Grocery-delivery startup Instacart said its five-year partnership with Whole Foods, which seemed doomed after Amazon’s 2017 purchase of the grocery chain, would begin winding down Thursday.
The company has 1,415 in-store shoppers in 76 Whole Foods locations. The company is hoping to place three fourths of them in other nearby grocery stores it works with, but still expects to cut about 350 jobs.
“The first phase of this transition starts today, which means that we have to start scaling back our in-store shopper operations within Whole Foods locations,” Instacart CEO Apoorva Mehta said. “In the months that follow, we expect to ramp down all remaining Whole Foods in-store shopping operations in preparation for Whole Foods to fully exit our marketplace in the coming months.”
Back when Amazon bought Whole Foods in 2017, some commentators thought the merger would be bad news for Instacart because Whole Foods was a popular grocery chain with Instacart shoppers.

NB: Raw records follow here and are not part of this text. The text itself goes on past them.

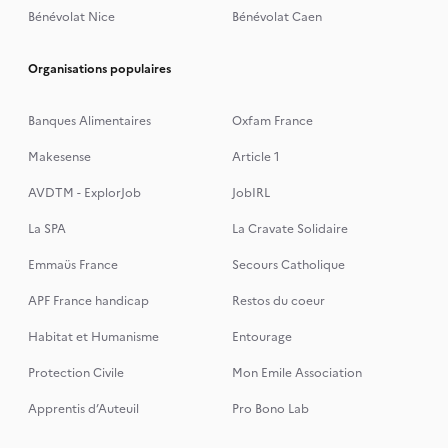
Bénévolat Nice
Bénévolat Caen
Organisations populaires
Banques Alimentaires
Oxfam France
Makesense
Article 1
AVDTM - ExplorJob
JobIRL
La SPA
La Cravate Solidaire
Emmaüs France
Secours Catholique
APF France handicap
Restos du coeur
Habitat et Humanisme
Entourage
Protection Civile
Mon Emile Association
Apprentis d’Auteuil
Pro Bono Lab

As Amazon relies more on its in-house grocery delivery service, Instacart may be able to strengthen its ties to grocery chains that compete with Whole Foods. If so, it may fare better than other startups squashed by Amazon. According to Hal Singer of Econ One Research, Amazon-related casualties in ecommerce include Diapers.com, BareBones WorkWear, and Beauty Bridge.
Instcart was valued at $7.9 billion during its last round of financing last month. Amazon’s stock closed down 0.3% Thursday at $1,658.38.